Cost: 289.9164931506849
Variables: fromList [("onDemand_evening",0.0),("onDemand_morning",0.0),("onDemand_night",0.0),("reservation_heavy",26.0),("reservation_light",28.0),("reservation_medium",0.0),("reserved_heavy_evening",26.0),("reserved_heavy_morning",26.0),("reserved_heavy_night",13.0),("reserved_light_evening",28.0),("reserved_light_morning",0.0),("reserved_light_night",0.0),("reserved_medium_evening",0.0),("reserved_medium_morning",0.0),("reserved_medium_night",0.0)]
So now we know what we need to do. We make 26 heavy reservations and
28 light ones. At night we run 13 heavy reserved instances. In the
morning we run 26 heavy reserved instances. In the evening, we run 26
heavy reserved instances and 28 light reserved instances.
As this post shows, linear programming is fairly straightforward to
use.
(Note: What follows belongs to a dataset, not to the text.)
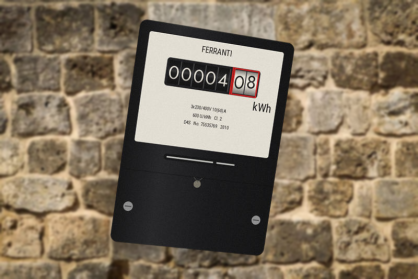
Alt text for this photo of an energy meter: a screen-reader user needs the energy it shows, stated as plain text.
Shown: 4.08 kWh
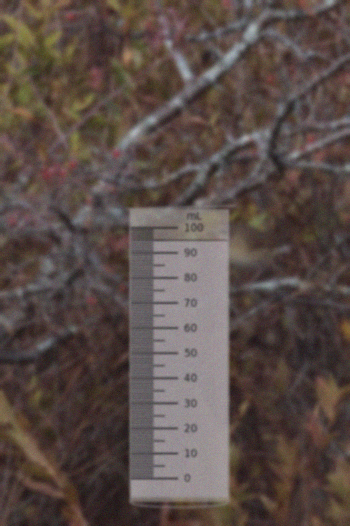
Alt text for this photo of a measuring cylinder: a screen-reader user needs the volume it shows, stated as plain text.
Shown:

This post only contains 30 lines of code, ignoring the
`printLPSolution` function. And once you learn it, it's a great tool
to have in your toolbox. A surprisingly large number of problems can
be solved using linear programming, and calling glpk is virtually
always easier than writing your own code to solve the problem.
P.S. This blog post is generated from [literate Haskell](http://www.haskell.org/haskellwiki/Literate_programming) -
it's a great way to write code. If you go read the [source code](https://github.com/stucchio/Cloud-capacity-planning/blob/master/cloud-planning.lhs)
for this program, you'll discover it's the blog post itself.